When you write out the listing, keep every word as it stands and drop the pictures.

__Given information__.
——
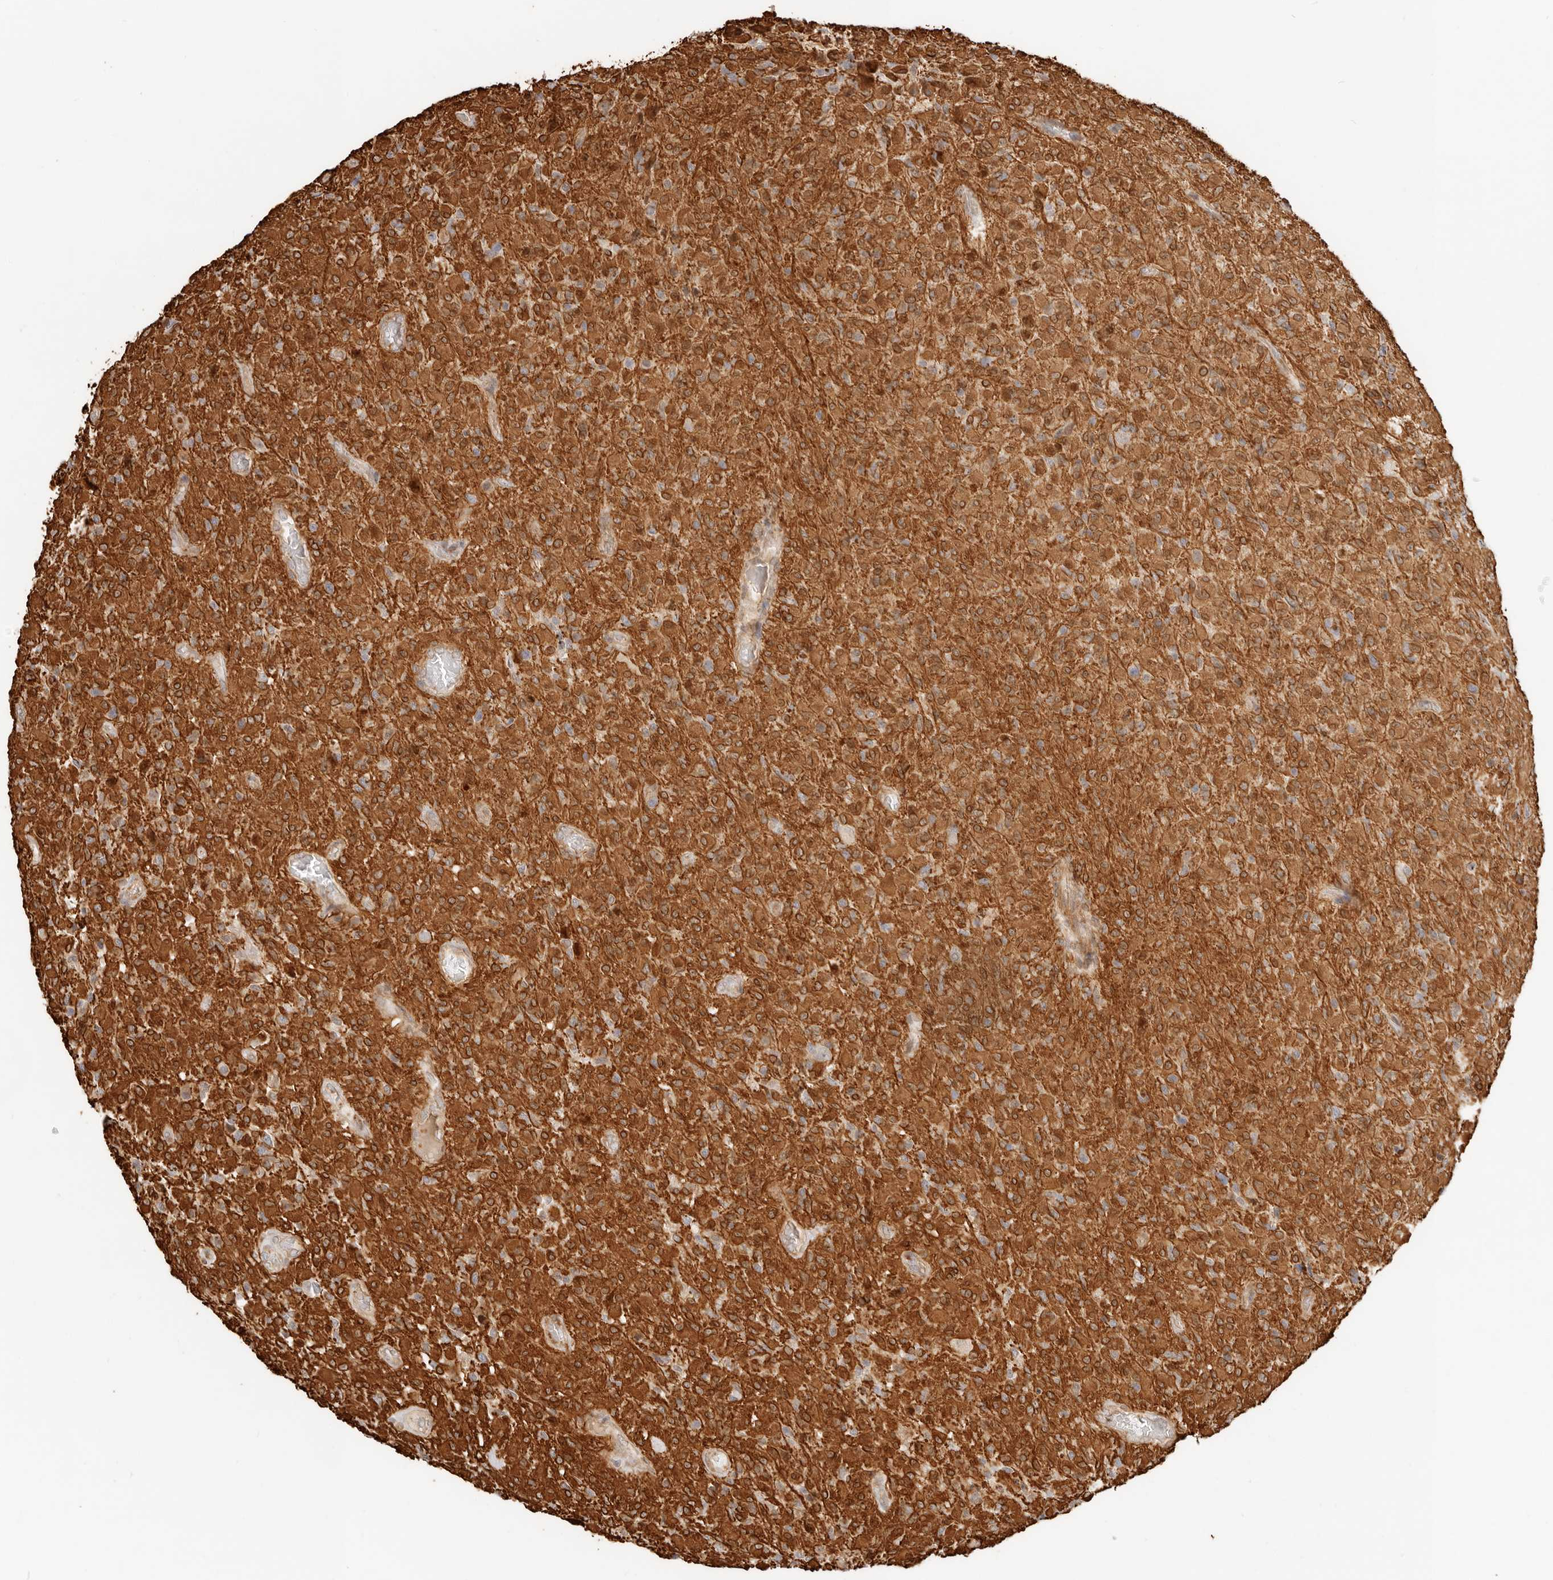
{"staining": {"intensity": "strong", "quantity": ">75%", "location": "cytoplasmic/membranous"}, "tissue": "glioma", "cell_type": "Tumor cells", "image_type": "cancer", "snomed": [{"axis": "morphology", "description": "Glioma, malignant, High grade"}, {"axis": "topography", "description": "Brain"}], "caption": "IHC (DAB) staining of glioma displays strong cytoplasmic/membranous protein staining in about >75% of tumor cells.", "gene": "TUFT1", "patient": {"sex": "female", "age": 57}}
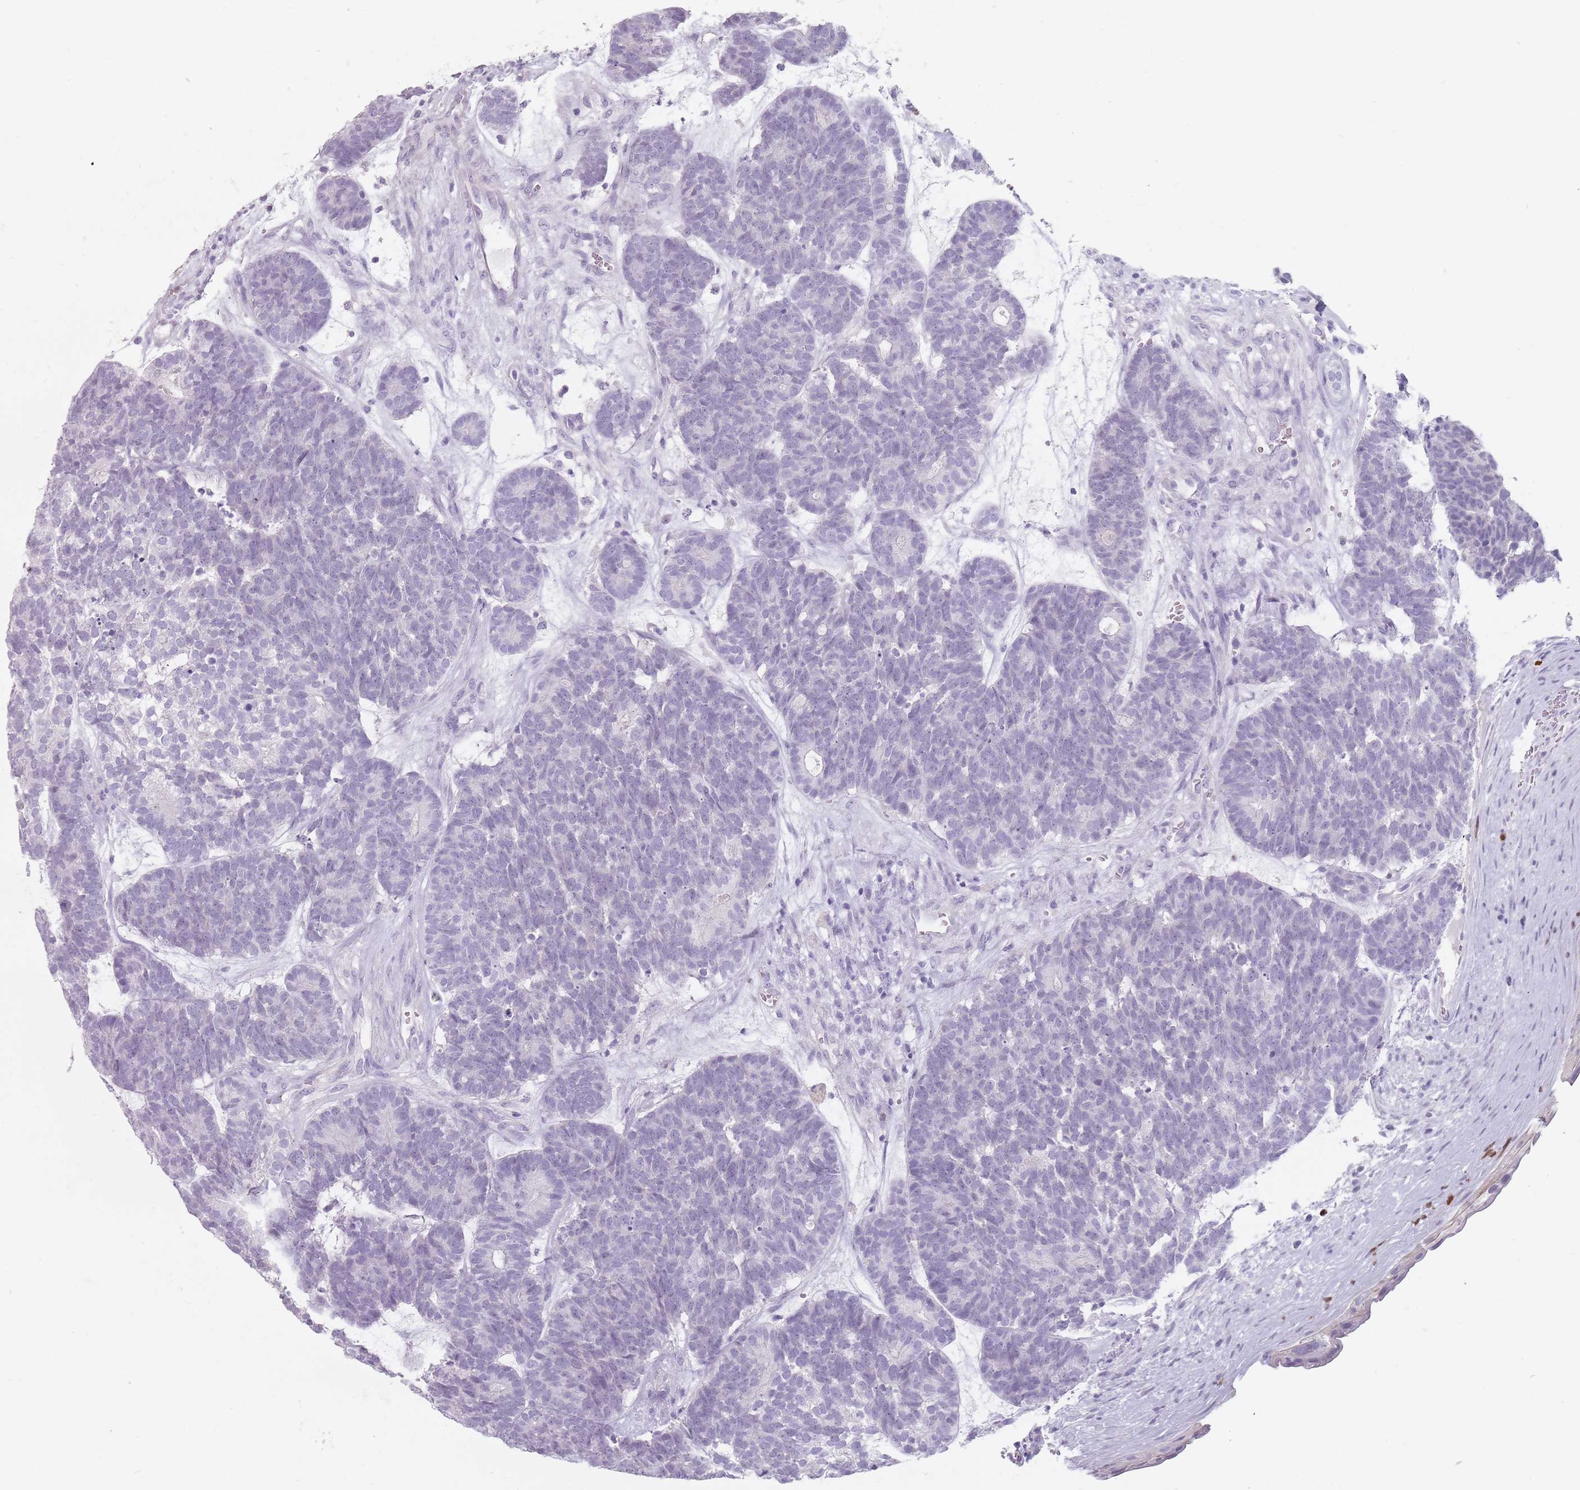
{"staining": {"intensity": "negative", "quantity": "none", "location": "none"}, "tissue": "head and neck cancer", "cell_type": "Tumor cells", "image_type": "cancer", "snomed": [{"axis": "morphology", "description": "Adenocarcinoma, NOS"}, {"axis": "topography", "description": "Head-Neck"}], "caption": "A high-resolution image shows IHC staining of adenocarcinoma (head and neck), which displays no significant positivity in tumor cells. Brightfield microscopy of immunohistochemistry (IHC) stained with DAB (3,3'-diaminobenzidine) (brown) and hematoxylin (blue), captured at high magnification.", "gene": "ZNF584", "patient": {"sex": "female", "age": 81}}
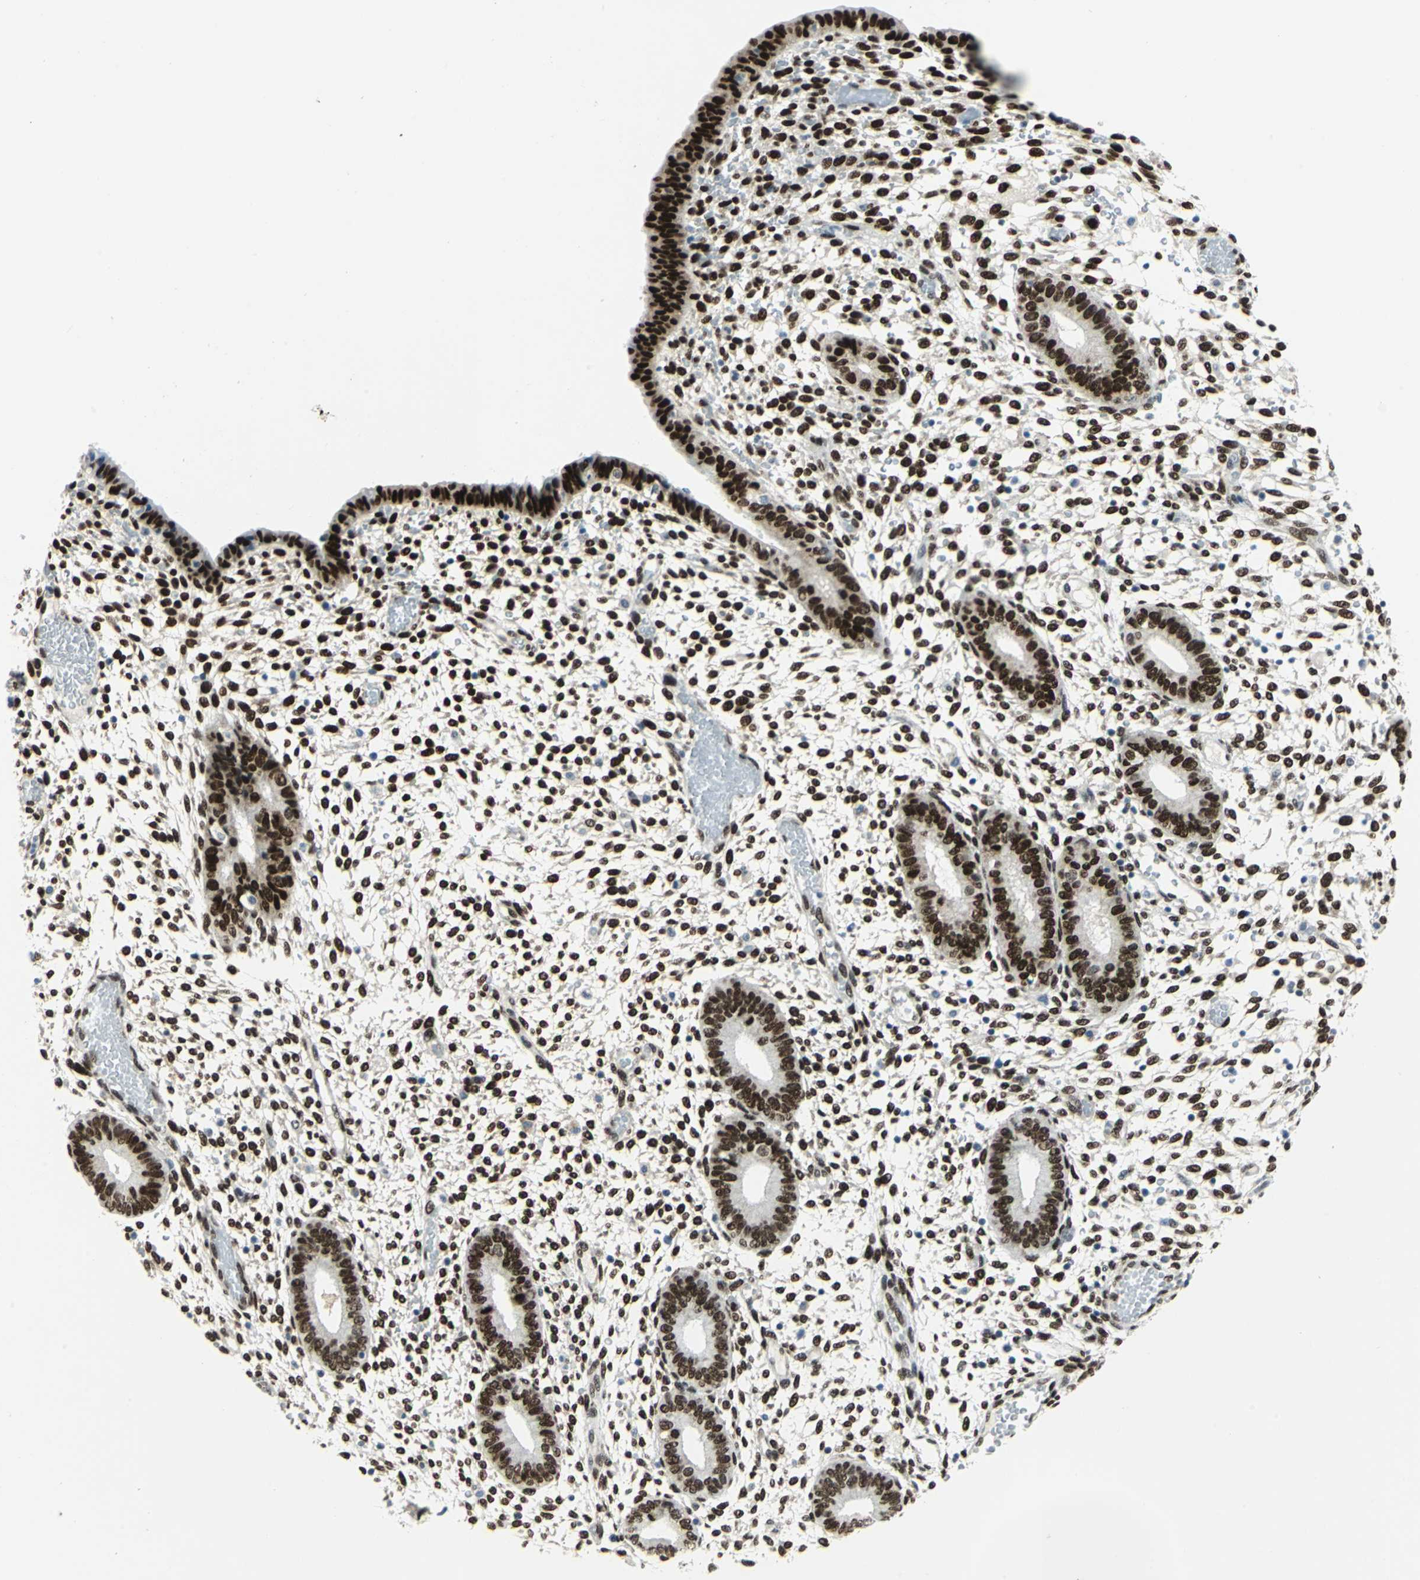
{"staining": {"intensity": "strong", "quantity": ">75%", "location": "nuclear"}, "tissue": "endometrium", "cell_type": "Cells in endometrial stroma", "image_type": "normal", "snomed": [{"axis": "morphology", "description": "Normal tissue, NOS"}, {"axis": "topography", "description": "Endometrium"}], "caption": "High-magnification brightfield microscopy of benign endometrium stained with DAB (3,3'-diaminobenzidine) (brown) and counterstained with hematoxylin (blue). cells in endometrial stroma exhibit strong nuclear positivity is seen in approximately>75% of cells. (DAB (3,3'-diaminobenzidine) IHC, brown staining for protein, blue staining for nuclei).", "gene": "MEIS2", "patient": {"sex": "female", "age": 42}}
——
__Expected output__.
{"staining": {"intensity": "strong", "quantity": ">75%", "location": "cytoplasmic/membranous"}, "tissue": "glioma", "cell_type": "Tumor cells", "image_type": "cancer", "snomed": [{"axis": "morphology", "description": "Glioma, malignant, High grade"}, {"axis": "topography", "description": "Brain"}], "caption": "IHC (DAB) staining of glioma displays strong cytoplasmic/membranous protein staining in about >75% of tumor cells.", "gene": "TUFT1", "patient": {"sex": "female", "age": 57}}
{"staining": {"intensity": "negative", "quantity": "none", "location": "none"}, "tissue": "head and neck cancer", "cell_type": "Tumor cells", "image_type": "cancer", "snomed": [{"axis": "morphology", "description": "Adenocarcinoma, NOS"}, {"axis": "topography", "description": "Head-Neck"}], "caption": "A high-resolution image shows IHC staining of adenocarcinoma (head and neck), which displays no significant positivity in tumor cells. Brightfield microscopy of immunohistochemistry (IHC) stained with DAB (3,3'-diaminobenzidine) (brown) and hematoxylin (blue), captured at high magnification.", "gene": "ZNF584", "patient": {"sex": "female", "age": 81}}
{"staining": {"intensity": "strong", "quantity": ">75%", "location": "nuclear"}, "tissue": "endometrium", "cell_type": "Cells in endometrial stroma", "image_type": "normal", "snomed": [{"axis": "morphology", "description": "Normal tissue, NOS"}, {"axis": "topography", "description": "Endometrium"}], "caption": "High-magnification brightfield microscopy of benign endometrium stained with DAB (3,3'-diaminobenzidine) (brown) and counterstained with hematoxylin (blue). cells in endometrial stroma exhibit strong nuclear positivity is seen in approximately>75% of cells. (DAB (3,3'-diaminobenzidine) IHC, brown staining for protein, blue staining for nuclei).", "gene": "MEIS2", "patient": {"sex": "female", "age": 42}}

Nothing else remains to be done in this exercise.